- [Data extracted from a collection]:
◆ ◆ ◆ ◆

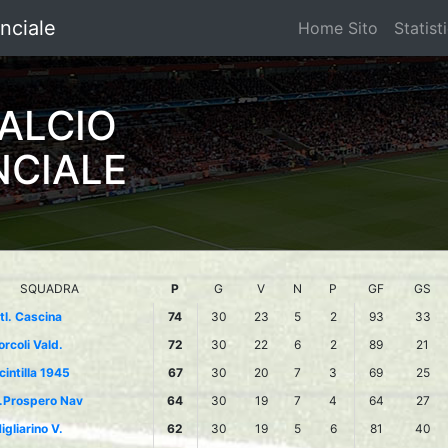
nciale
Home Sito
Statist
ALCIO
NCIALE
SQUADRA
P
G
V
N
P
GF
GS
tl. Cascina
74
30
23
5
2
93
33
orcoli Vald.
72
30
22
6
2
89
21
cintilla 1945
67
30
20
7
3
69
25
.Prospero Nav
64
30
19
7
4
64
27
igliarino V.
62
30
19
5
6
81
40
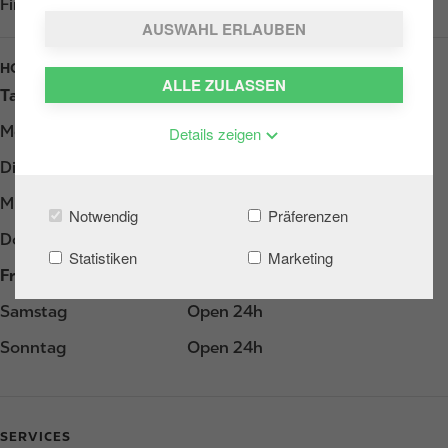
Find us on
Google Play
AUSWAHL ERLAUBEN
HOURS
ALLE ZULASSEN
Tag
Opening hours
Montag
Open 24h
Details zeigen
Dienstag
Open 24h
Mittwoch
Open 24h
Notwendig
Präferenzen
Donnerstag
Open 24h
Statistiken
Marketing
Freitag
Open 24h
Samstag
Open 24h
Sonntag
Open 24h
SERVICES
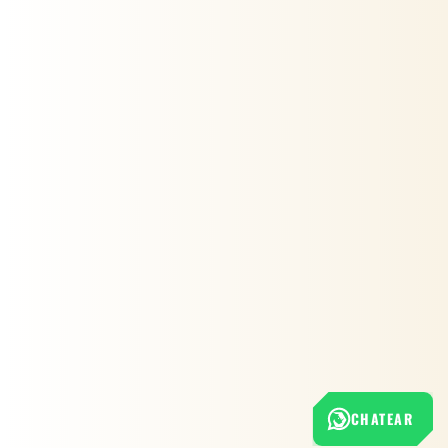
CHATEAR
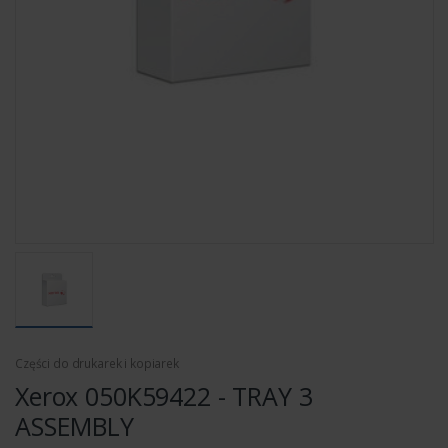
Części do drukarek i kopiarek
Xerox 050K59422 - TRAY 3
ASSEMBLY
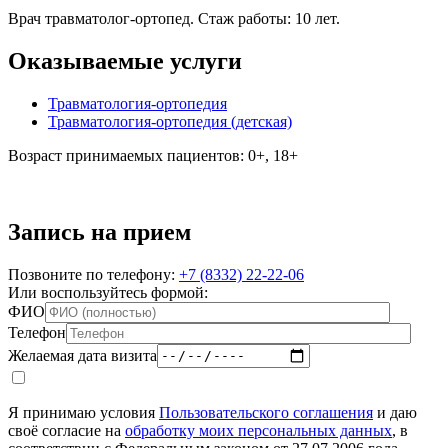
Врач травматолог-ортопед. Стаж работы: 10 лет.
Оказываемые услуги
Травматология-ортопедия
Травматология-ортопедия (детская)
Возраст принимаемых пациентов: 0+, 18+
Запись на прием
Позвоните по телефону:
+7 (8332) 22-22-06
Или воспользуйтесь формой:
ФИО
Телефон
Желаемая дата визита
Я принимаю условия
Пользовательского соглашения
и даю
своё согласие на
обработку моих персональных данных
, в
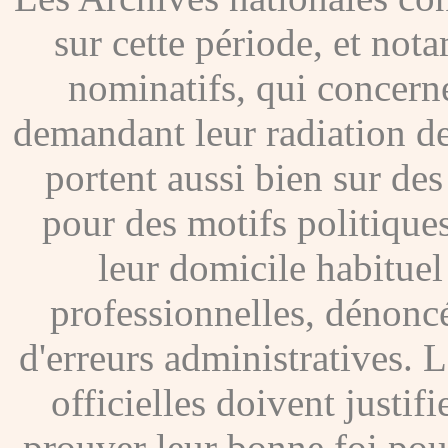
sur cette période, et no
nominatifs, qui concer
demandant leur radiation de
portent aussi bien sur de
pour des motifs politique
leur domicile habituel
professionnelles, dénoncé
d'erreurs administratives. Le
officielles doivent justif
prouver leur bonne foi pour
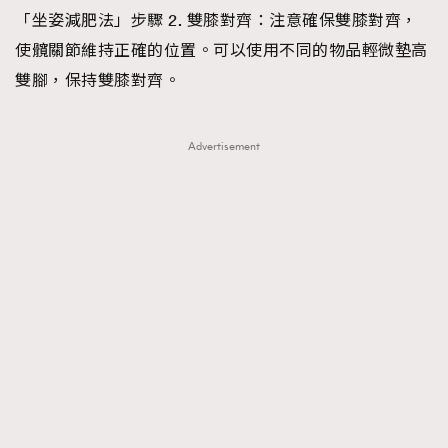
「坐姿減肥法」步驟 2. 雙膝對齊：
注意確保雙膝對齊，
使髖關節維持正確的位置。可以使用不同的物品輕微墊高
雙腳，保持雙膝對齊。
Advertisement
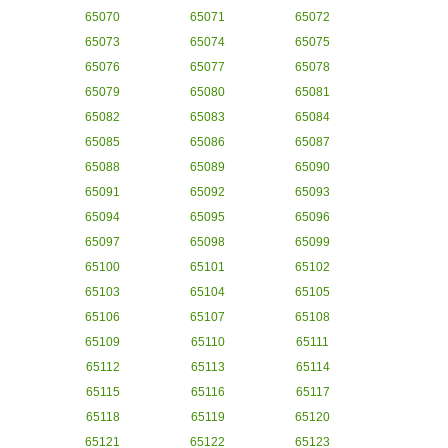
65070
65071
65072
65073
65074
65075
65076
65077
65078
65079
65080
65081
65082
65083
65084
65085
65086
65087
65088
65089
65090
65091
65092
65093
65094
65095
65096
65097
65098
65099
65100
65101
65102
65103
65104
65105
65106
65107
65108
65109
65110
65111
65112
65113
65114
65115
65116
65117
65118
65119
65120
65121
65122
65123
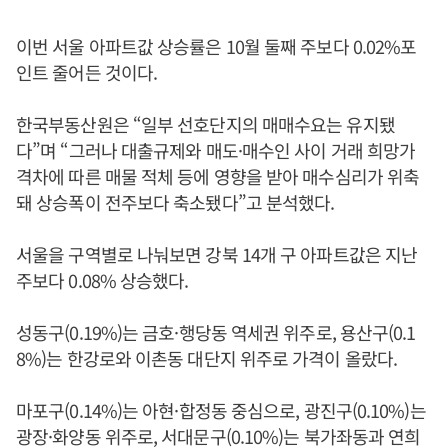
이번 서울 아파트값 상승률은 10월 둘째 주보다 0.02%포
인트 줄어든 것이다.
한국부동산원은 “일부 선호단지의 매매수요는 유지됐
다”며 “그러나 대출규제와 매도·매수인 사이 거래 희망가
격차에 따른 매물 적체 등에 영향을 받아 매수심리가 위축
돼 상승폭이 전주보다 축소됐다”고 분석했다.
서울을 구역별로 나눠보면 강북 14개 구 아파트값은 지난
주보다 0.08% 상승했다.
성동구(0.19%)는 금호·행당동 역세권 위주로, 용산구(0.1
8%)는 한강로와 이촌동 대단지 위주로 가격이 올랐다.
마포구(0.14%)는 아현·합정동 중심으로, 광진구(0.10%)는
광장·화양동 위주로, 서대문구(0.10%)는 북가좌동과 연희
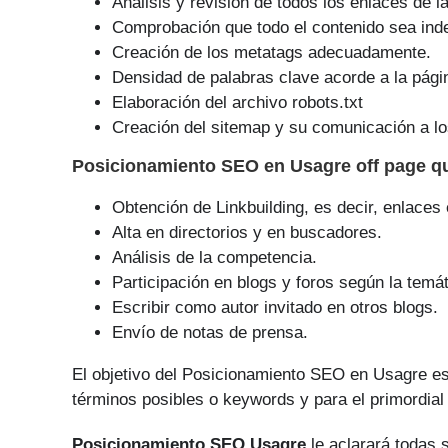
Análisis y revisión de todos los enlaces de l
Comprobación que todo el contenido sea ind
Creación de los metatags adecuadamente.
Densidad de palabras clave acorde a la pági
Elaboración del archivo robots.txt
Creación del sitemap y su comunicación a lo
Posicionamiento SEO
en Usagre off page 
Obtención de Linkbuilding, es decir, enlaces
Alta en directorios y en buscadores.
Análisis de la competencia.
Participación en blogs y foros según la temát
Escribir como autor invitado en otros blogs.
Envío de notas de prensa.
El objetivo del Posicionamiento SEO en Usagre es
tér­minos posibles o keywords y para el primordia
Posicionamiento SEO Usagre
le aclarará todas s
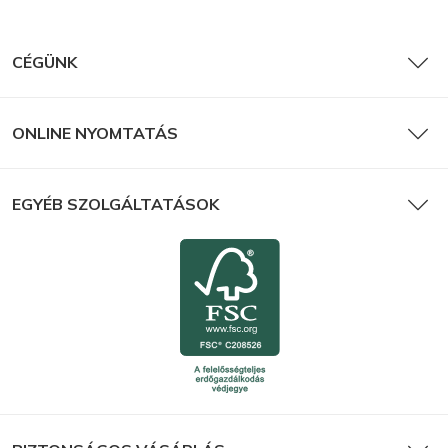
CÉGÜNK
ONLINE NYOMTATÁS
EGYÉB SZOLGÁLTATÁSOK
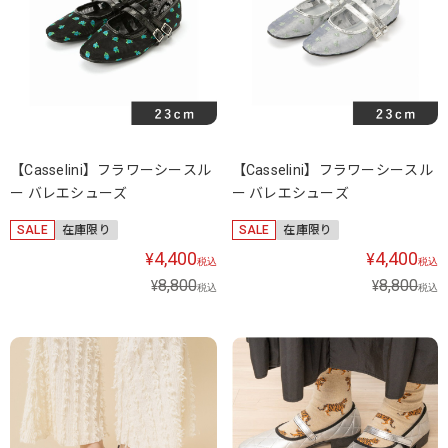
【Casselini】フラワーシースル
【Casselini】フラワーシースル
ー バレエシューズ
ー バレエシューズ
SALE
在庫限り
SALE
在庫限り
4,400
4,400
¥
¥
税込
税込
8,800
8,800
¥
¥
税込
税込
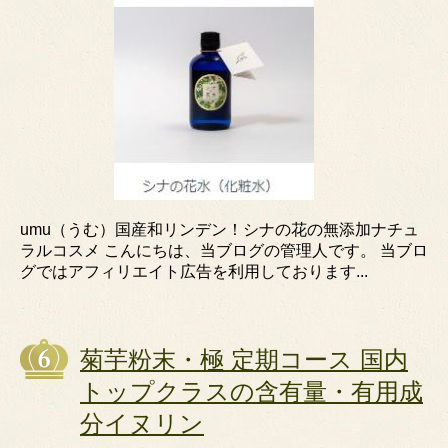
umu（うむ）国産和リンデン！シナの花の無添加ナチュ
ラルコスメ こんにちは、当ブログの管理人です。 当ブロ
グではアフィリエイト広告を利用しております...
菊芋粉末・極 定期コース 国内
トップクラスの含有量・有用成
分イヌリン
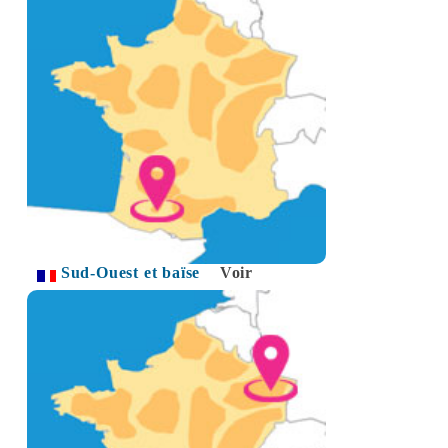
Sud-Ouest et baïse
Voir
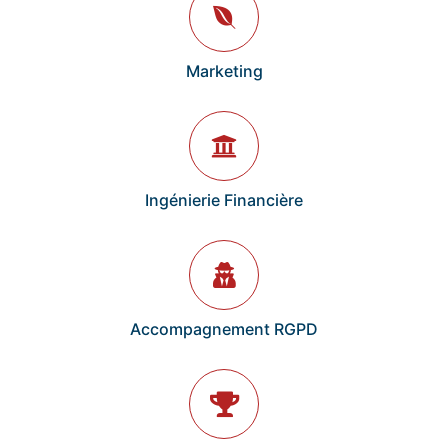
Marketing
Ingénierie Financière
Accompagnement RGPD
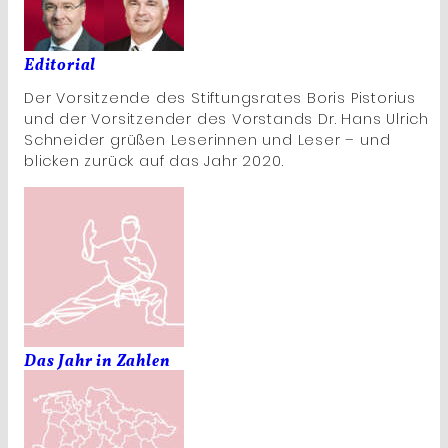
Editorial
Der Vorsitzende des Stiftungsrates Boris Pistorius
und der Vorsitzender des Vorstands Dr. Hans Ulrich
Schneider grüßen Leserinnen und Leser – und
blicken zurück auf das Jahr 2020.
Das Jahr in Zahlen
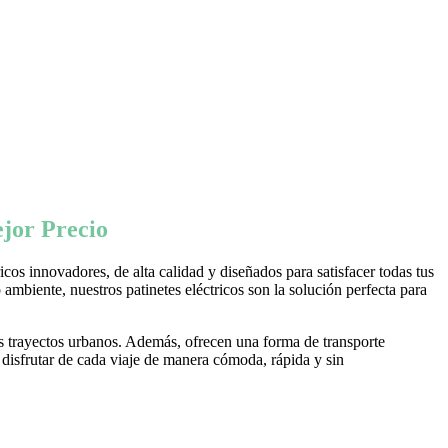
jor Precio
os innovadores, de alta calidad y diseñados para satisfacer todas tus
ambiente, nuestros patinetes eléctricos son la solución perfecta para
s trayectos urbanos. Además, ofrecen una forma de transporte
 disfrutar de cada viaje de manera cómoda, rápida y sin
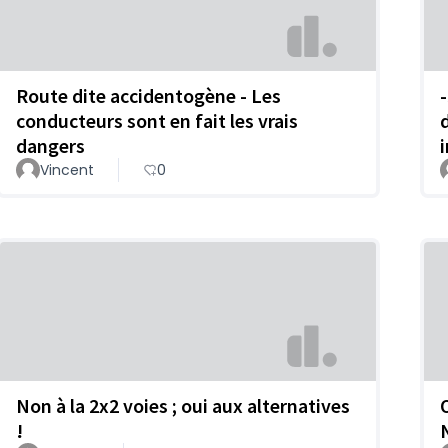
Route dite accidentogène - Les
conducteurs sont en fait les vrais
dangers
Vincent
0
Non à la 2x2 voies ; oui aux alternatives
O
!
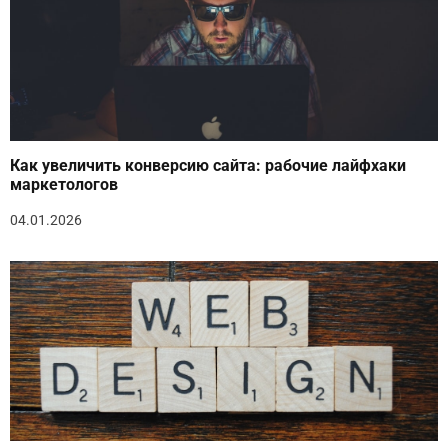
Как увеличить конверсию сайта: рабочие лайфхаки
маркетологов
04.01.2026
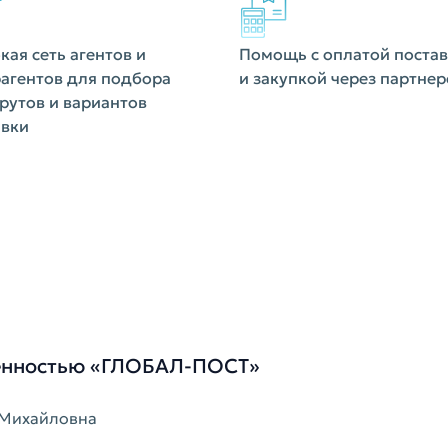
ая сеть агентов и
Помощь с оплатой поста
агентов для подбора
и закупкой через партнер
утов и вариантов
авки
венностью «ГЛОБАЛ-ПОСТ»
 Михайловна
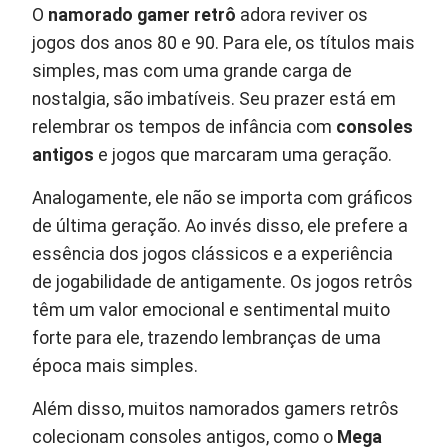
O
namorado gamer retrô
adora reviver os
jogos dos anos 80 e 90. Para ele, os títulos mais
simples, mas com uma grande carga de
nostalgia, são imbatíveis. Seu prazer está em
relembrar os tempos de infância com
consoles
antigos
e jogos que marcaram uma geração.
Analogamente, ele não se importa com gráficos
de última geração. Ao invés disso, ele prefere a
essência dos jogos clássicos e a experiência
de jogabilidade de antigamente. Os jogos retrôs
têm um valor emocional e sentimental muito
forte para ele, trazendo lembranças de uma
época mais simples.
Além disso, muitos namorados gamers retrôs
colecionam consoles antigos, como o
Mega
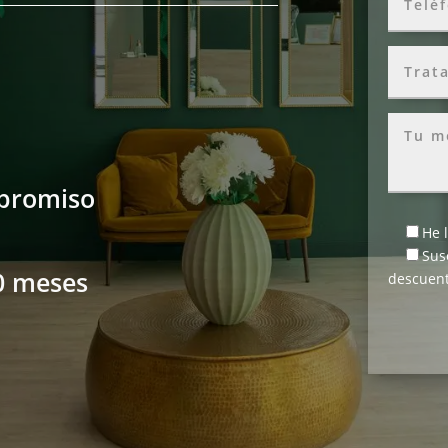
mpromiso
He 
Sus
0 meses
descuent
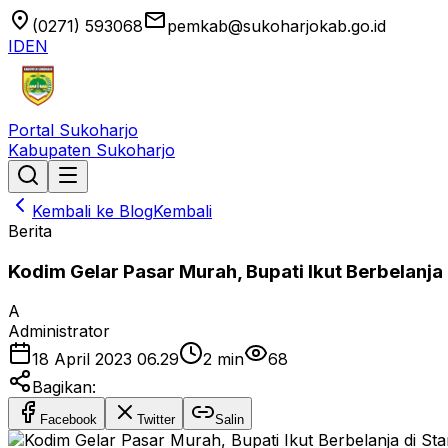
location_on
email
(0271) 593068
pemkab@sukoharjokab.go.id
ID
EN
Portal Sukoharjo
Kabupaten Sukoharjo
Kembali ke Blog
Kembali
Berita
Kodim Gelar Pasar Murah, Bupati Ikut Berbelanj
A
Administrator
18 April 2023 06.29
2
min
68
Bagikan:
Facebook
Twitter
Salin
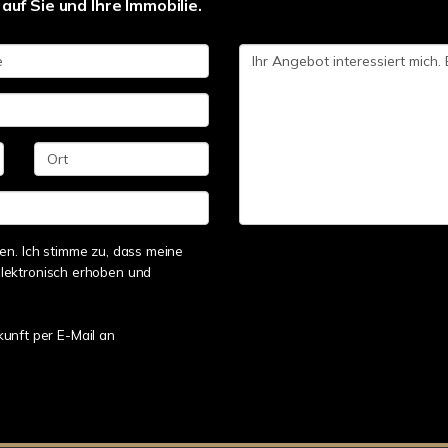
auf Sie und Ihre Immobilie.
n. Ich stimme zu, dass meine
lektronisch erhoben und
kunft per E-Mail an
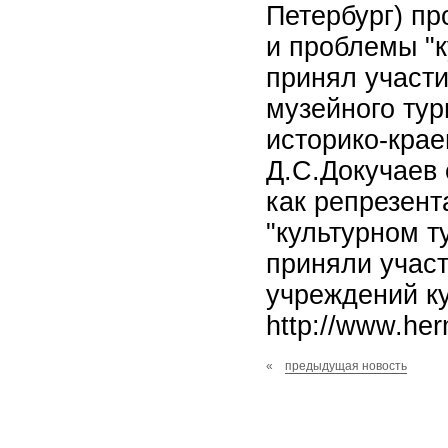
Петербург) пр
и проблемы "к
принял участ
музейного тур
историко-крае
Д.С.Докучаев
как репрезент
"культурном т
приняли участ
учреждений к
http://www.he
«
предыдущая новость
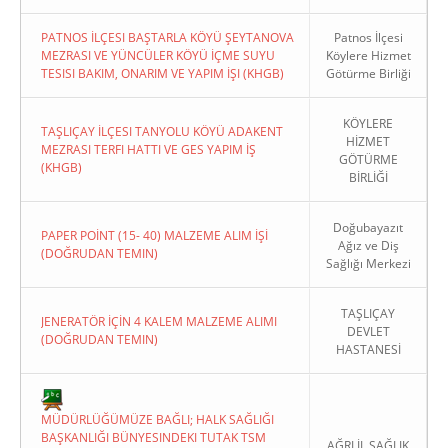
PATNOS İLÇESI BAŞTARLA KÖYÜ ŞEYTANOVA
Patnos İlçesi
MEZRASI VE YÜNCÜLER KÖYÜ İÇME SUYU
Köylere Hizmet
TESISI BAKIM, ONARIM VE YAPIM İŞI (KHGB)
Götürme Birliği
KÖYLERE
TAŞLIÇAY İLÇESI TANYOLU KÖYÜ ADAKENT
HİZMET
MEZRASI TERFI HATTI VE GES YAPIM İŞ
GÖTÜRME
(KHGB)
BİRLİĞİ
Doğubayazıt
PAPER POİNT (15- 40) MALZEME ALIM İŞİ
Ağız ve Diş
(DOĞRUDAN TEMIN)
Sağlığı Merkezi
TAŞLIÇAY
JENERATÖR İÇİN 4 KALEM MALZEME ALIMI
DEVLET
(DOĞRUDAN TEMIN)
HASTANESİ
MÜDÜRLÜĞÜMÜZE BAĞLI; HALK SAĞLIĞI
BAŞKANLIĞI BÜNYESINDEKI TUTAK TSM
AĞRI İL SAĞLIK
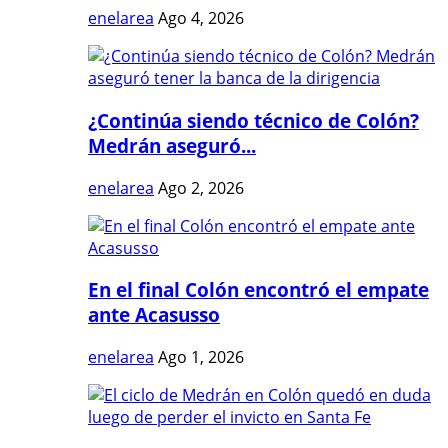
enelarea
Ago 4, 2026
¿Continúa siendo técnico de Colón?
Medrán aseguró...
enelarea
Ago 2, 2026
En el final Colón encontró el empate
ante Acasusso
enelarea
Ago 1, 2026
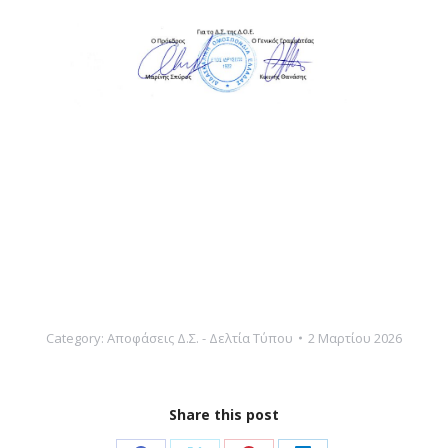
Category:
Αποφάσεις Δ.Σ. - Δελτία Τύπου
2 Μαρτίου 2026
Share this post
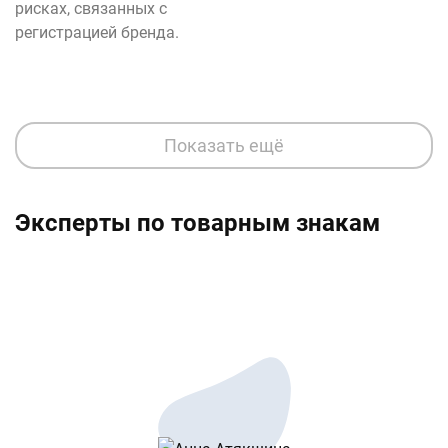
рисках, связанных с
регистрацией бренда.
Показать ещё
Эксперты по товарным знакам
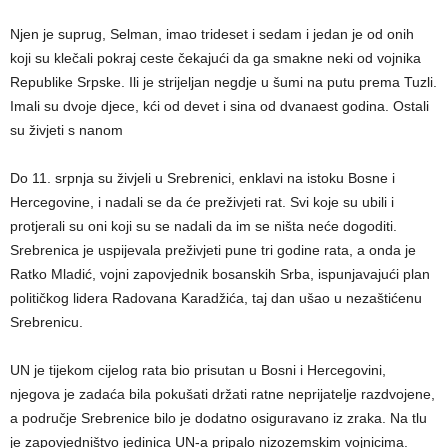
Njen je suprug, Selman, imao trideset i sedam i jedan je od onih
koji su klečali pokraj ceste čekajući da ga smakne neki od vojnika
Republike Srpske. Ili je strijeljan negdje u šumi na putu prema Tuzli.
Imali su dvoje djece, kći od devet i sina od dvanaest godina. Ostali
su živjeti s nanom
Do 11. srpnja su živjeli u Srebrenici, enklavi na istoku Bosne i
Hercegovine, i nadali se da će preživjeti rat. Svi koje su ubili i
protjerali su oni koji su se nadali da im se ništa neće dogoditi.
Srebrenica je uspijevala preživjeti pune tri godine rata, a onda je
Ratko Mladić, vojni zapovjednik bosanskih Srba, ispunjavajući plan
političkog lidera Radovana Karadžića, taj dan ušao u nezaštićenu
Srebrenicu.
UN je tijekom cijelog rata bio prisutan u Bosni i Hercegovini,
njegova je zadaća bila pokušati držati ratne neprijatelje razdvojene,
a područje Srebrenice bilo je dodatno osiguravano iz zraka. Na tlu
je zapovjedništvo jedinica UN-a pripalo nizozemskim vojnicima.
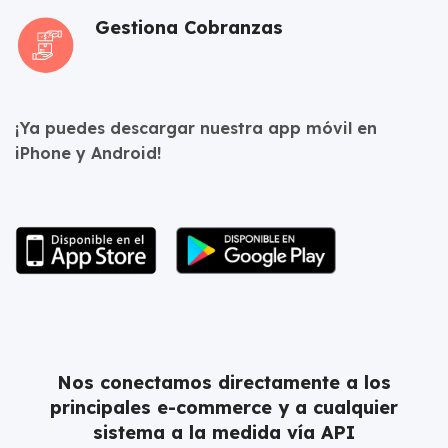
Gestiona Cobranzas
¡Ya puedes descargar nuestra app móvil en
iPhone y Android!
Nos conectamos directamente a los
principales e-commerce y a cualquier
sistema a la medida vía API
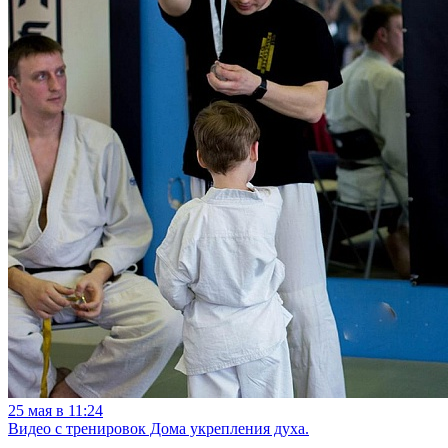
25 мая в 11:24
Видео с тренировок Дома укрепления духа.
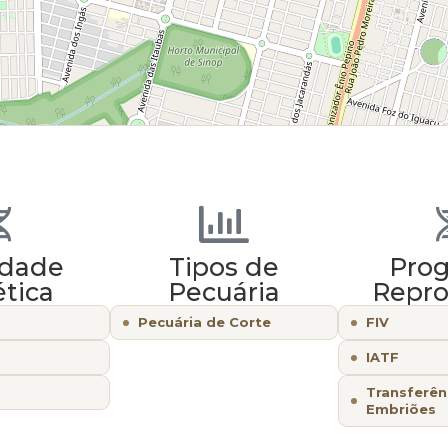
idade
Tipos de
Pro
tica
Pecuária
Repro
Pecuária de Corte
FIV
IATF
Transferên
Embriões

◆ ◆ ◆ ◆

Which lines of the entries above contain the word "antigos"? Copy each of them.

antigos
colecionam consoles antigos, como o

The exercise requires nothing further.